I have implemented the simpleStreams SDK example using my expression templates based library.
The code essentially amounts at assigning 5 to all the elements of a GPU array and possibly transferring the result to a CPU array. The code accounts for the following test cases (they essentially trace the SDK example):
CPU and GPU array declarations
Matrix<int> h_a_matrix(1,n,PINNED); // uses pinned memory
CudaMatrix<int> d_a_matrix(1,n);
Assignment WITHOUT GPU->CPU memory transfers
streams.InitStreams(nstreams); // uses cudaStreamCreate to create nstreams strams
for(int k = 0; k < nreps; k++)
{
// asynchronously launch nstreams kernels, each operating on its own
// portion of data
for(int i = 0; i < nstreams; i++)
{
streams.SetStream(i); // sets the active stream to the i-th stream
// assignment of the elements from i*n/nstreams to (i+1)*n/nstreams-1
d_a_matrix(Range(i*n/nstreams,(i+1)*n/nstreams-1)) = 5;
}
}
streams.SynchronizeAll(); // cudaStreamSynchronize
Assignment WITH GPU->CPU memory transfers - approach #1
streams.InitStreams(nstreams);
timer5.StartCounter();
for(int k = 0; k < nreps; k++)
{
// asynchronously launch nstreams kernels, each operating on its own portion of data
for(int i = 0; i < nstreams; i++)
{
streams.SetStream(i);
d_a_matrix(Range(i*n/nstreams,(i+1)*n/nstreams-1)) = 5;
h_a_matrix(Range(i*n/nstreams,(i+1)*n/nstreams-1))=d_a_matrix(Range(i*n/nstreams,(i+1)*n/nstreams-1));
}
}
streams.SynchronizeAll();
Assignment WITH GPU->CPU memory transfers - approach #2
streams.InitStreams(nstreams);
for(int k = 0; k < nreps; k++)
{
// asynchronously launch nstreams kernels, each operating on its own portion of data
for(int i = 0; i < nstreams; i++)
{
streams.SetStream(i);
d_a_matrix(Range(i*n/nstreams,(i+1)*n/nstreams-1)) = 5;
}
// asynchronously launch nstreams memcopies. Note that memcopy in stream x will only
// commence executing when all previous CUDA calls in stream x have completed
for(int i = 0; i < nstreams; i++) {
streams.SetStream(i);
h_a_matrix(Range(i*n/nstreams,(i+1)*n/nstreams-1))=d_a_matrix(Range(i*n/nstreams,(i+1)*n/nstreams-1));
}
}
streams.SynchronizeAll();
To comply with the SDK example, I’m using the following grid to launch the assignment kernel
dim3 dimGrid(iDivUp(NumElements,dimBlock.x*streams.GetNumStreams()));
The timing (taken by using CUDA events) is the same for the three cases and is as follows:
GeForce GT540M - BLOCKSIZE = 512
time in ms: 60.39 [1 stream], 30.32 [2 streams], 15.46 [4 streams], 8.08 [8 streams], 4.76 [16 streams], 3.47 [3 streams], 4.24 [64 streams], 4.5 [128 streams]

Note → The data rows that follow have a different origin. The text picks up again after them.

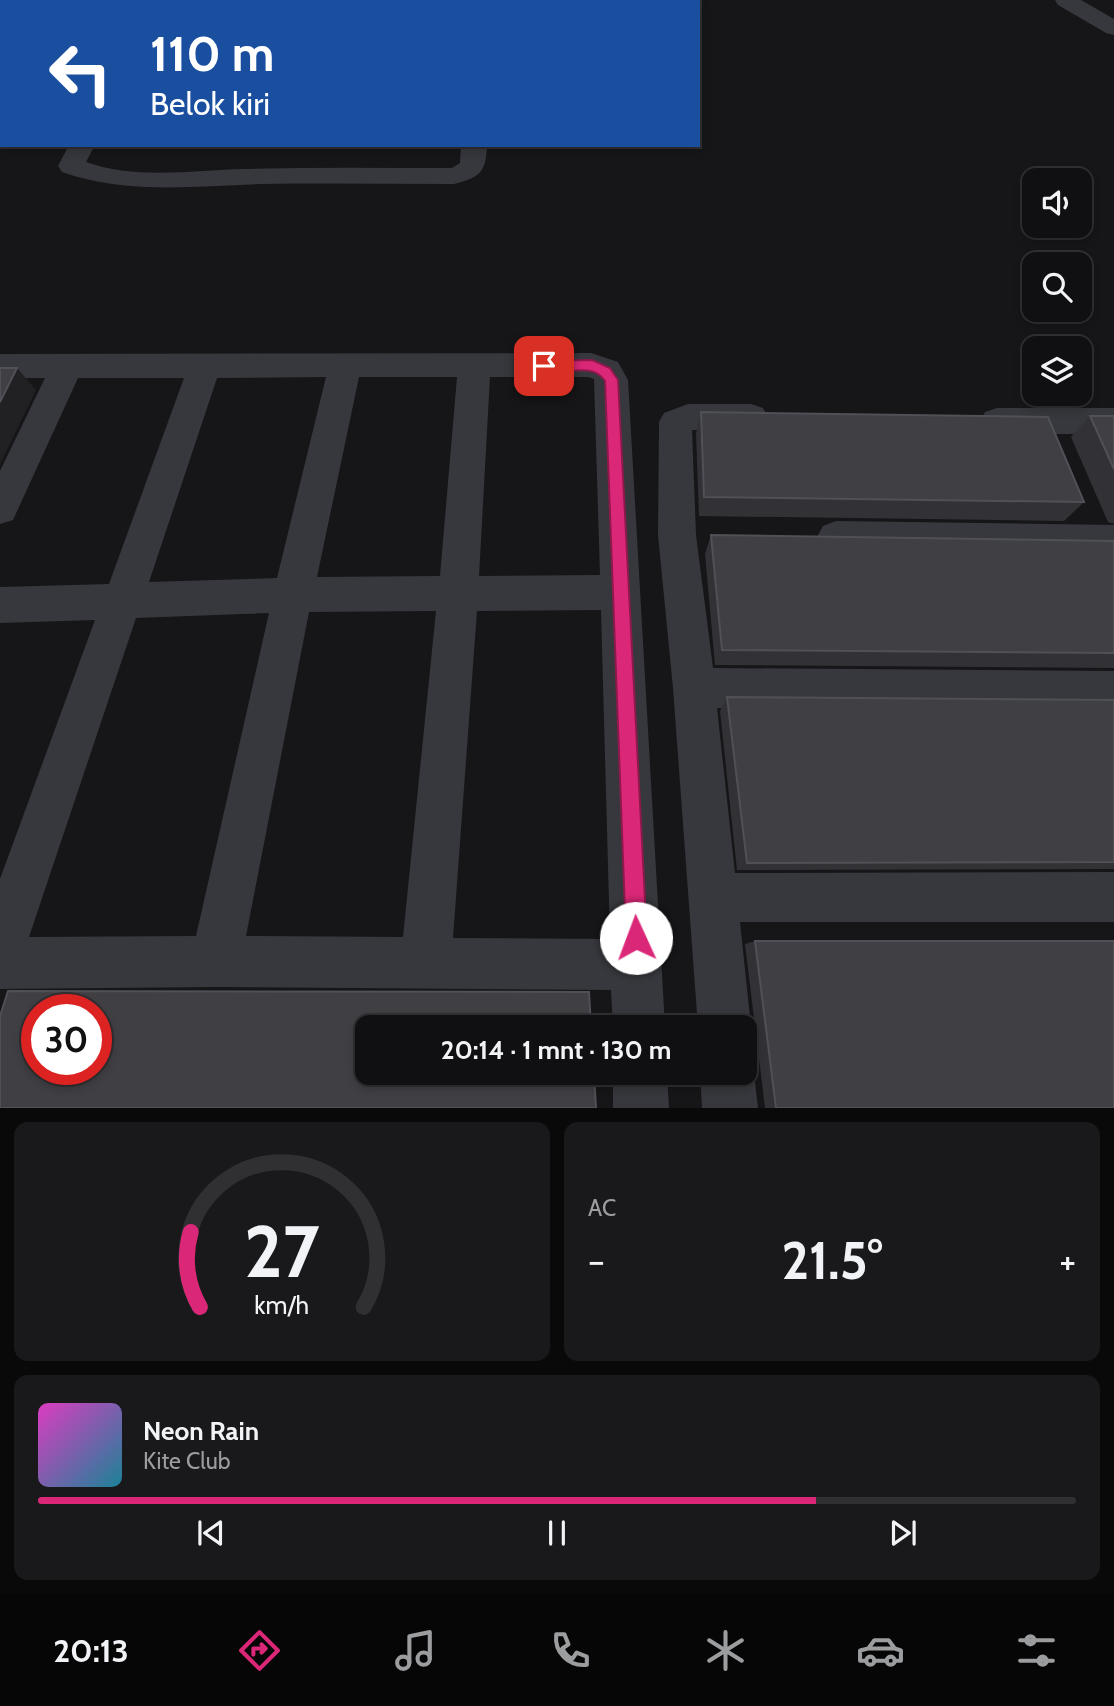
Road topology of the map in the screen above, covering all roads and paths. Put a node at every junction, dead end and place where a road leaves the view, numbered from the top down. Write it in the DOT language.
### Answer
graph roads {
  1 [pos="1066,0"];
  2 [pos="1114,28"];
  3 [pos="81,147"];
  4 [pos="474,147"];
  5 [pos="0,366"];
  6 [pos="67,366"];
  7 [pos="205,366"];
  8 [pos="474,366"];
  9 [pos="345,368"];
  10 [pos="784,418"];
  11 [pos="962,420"];
  12 [pos="1044,421"];
  13 [pos="1114,421"];
  14 [pos="1059,457"];
  15 [pos="1079,505"];
  16 [pos="0,509"];
  17 [pos="802,537"];
  18 [pos="1104,540"];
  19 [pos="622,592"];
  20 [pos="458,594"];
  21 [pos="293,595"];
  22 [pos="123,599"];
  23 [pos="0,605"];
  24 [pos="695,688"];
  25 [pos="1114,691"];
  26 [pos="1114,897"];
  27 [pos="713,898"];
  28 [pos="0,948"];
  29 [pos="216,961"];
  30 [pos="0,963"];
  31 [pos="426,963"];
  32 [pos="637,965"];
  33 [pos="639,1015"];
  34 [pos="723,1015"];
  35 [pos="640,1085"];
  36 [pos="728,1085"];
  37 [pos="641,1108"];
  38 [pos="730,1108"];
  1 -- 2 [label="street"];
  3 -- 4 [label="street"];
  5 -- 6 [label="street"];
  6 -- 7 [label="street"];
  6 -- 16 [label="street"];
  7 -- 9 [label="street"];
  7 -- 22 [label="street"];
  8 -- 9 [label="street"];
  8 -- 19 [label="street"];
  8 -- 20 [label="street"];
  9 -- 21 [label="street"];
  10 -- 24 [label="street"];
  11 -- 12 [label="street"];
  12 -- 13 [label="street"];
  12 -- 14 [label="street"];
  15 -- 18 [label="street"];
  17 -- 18 [label="street"];
  19 -- 20 [label="street"];
  19 -- 32 [label="street"];
  20 -- 21 [label="street"];
  20 -- 31 [label="street"];
  21 -- 22 [label="street"];
  21 -- 29 [label="street"];
  22 -- 23 [label="street"];
  22 -- 28 [label="street"];
  24 -- 25 [label="street"];
  24 -- 27 [label="street"];
  26 -- 27 [label="street"];
  27 -- 34 [label="street"];
  29 -- 30 [label="street"];
  29 -- 31 [label="street"];
  31 -- 32 [label="street"];
  32 -- 33 [label="street"];
  35 -- 37 [label="street"];
  36 -- 38 [label="street"];
}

Kepler K20c - BLOCKSIZE = 512
time in ms: 9.56 [1 stream], 4.82 [2 streams], 2.46 [4 streams], 1.39 [8 streams], 0.96 [16 streams], 3.47 [32 streams], 1.82 [64 streams], 1.82 [128 streams]
What I observe is the following:
- The times, for both the architectures, approximately halve when doubling the number of streams until a saturation occurs; however, the saturation for the k20c occurs earlier;
- The memory transfers, for both the architectures, are totally hidden by the computations;
- For both the architectures, there is a benefit in using streams also when no GPU->CPU memory transfer is required (only computation).

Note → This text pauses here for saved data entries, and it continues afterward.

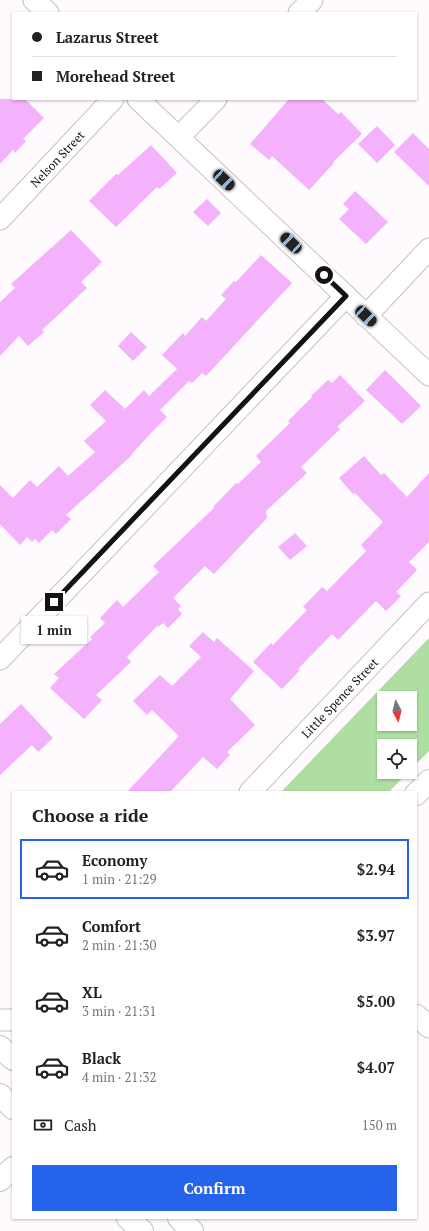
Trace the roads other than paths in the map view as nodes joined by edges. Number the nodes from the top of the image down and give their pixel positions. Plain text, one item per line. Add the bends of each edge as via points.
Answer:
1 (34, 0) edge
2 (312, 0) edge
3 (47, 12) edge
4 (300, 12) edge
5 (112, 100) edge
6 (139, 100) edge
7 (215, 100) edge
8 (179, 137) junction
9 (0, 219) edge
10 (429, 249) edge
11 (346, 296) junction
12 (366, 316) junction
13 (429, 375) edge
14 (429, 603) edge
15 (0, 659) edge
16 (429, 781) edge
17 (251, 791) edge
18 (417, 793) edge
19 (417, 1016) edge
20 (0, 1020) edge
21 (12, 1020) edge
22 (429, 1027) edge
23 (0, 1047) edge
24 (12, 1058) edge
25 (0, 1095) edge
26 (12, 1107) edge
27 (12, 1169) edge
28 (0, 1180) edge
29 (129, 1219) edge
30 (180, 1219) edge
31 (142, 1231) edge
32 (192, 1231) edge

1 - 3 street
2 - 4 street
5 - 9 street, Nelson Street
6 - 8 street
7 - 8 street
8 - 11 street
10 - 12 street
11 - 12 street
11 - 15 street
12 - 13 street
14 - 17 street, Little Spence Street
16 - 18 main road
19 - 22 street
20 - 21 street
23 - 24 main road
25 - 26 main road
27 - 28 main road
29 - 31 main road
30 - 32 main road

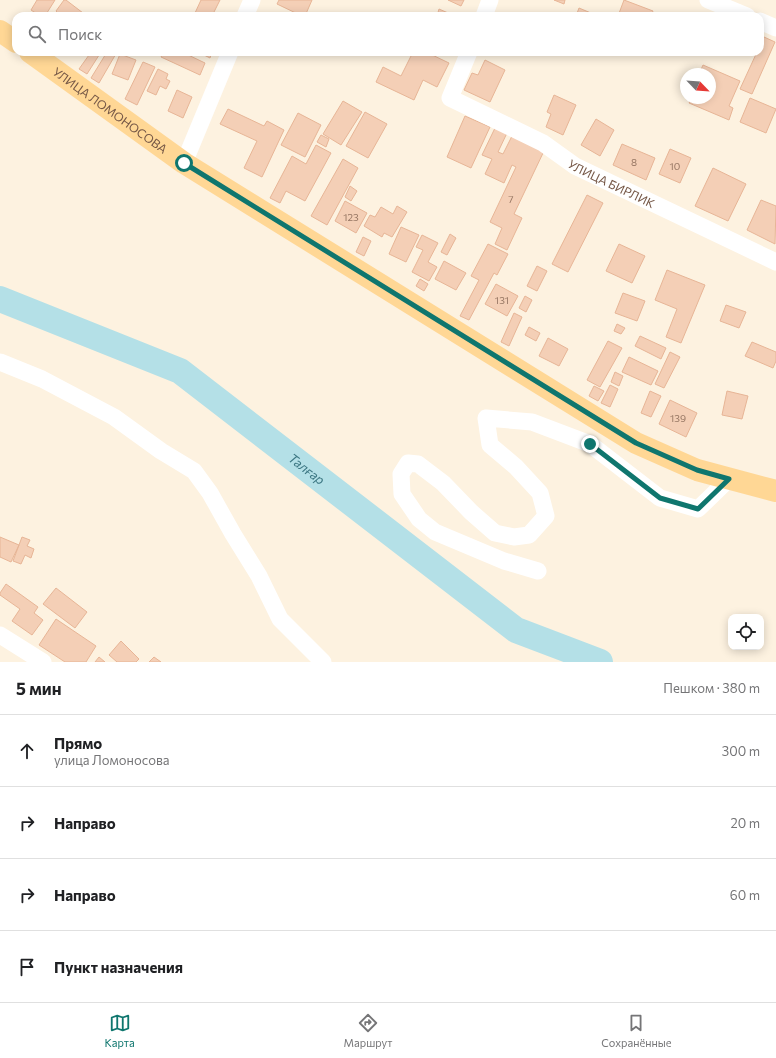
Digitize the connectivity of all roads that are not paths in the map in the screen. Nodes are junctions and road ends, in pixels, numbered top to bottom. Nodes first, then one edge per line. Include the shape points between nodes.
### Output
1 (252, 0) edge
2 (490, 0) edge
3 (708, 0) edge
4 (247, 12) edge
5 (486, 12) edge
6 (737, 12) edge
7 (764, 23) edge
8 (776, 28) edge
9 (0, 31) edge
10 (12, 39) edge
11 (36, 56) edge
12 (228, 56) edge
13 (467, 56) edge
14 (184, 163) junction
15 (776, 262) edge
16 (0, 362) edge
17 (729, 479) junction
18 (776, 491) edge
19 (538, 571) dead end
20 (0, 635) edge
21 (43, 662) edge
22 (323, 662) edge

1 - 4 street
2 - 5 street
3 - 6 street
7 - 8 street
9 - 10 main road
11 - 14 main road, УЛИЦА ЛОМОНОСОВА
12 - 14 street
13 - 15 street, УЛИЦА БИРЛИК via 450,98 543,143 575,166
14 - 17 main road, УЛИЦА ЛОМОНОСОВА via 636,443 697,470
16 - 22 street via 42,379 114,417 194,471 210,493 259,576 280,619
17 - 18 main road, УЛИЦА ЛОМОНОСОВА
17 - 19 street via 698,509 660,498 590,444 532,422 486,418 490,445 516,467 540,493 546,516 529,535 514,537 495,533 443,483 418,464 408,463 401,474 402,494 424,524 435,532 504,561
20 - 21 street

Provided that my conclusions are correct, I have then three questions:
By which mechanism streams help also with no GPU->CPU memory transfer? Is the card overlapping computations and transfers to global memory? On the K20c, I have observed that I do not have the same effect by using larger thread blocks.
Why the saturation for the k20c occurs earlier?
How can I visualize the overlappings occurring with streams? It seems that the Visual Profiler provided with CUDA 5.0 serializes the streams ((see the last answer to the CUDA streams not overlapping post - http://stackoverflow.com/questions/6070392/cuda-streams-not-overlapping)?
Thank you very much for any help.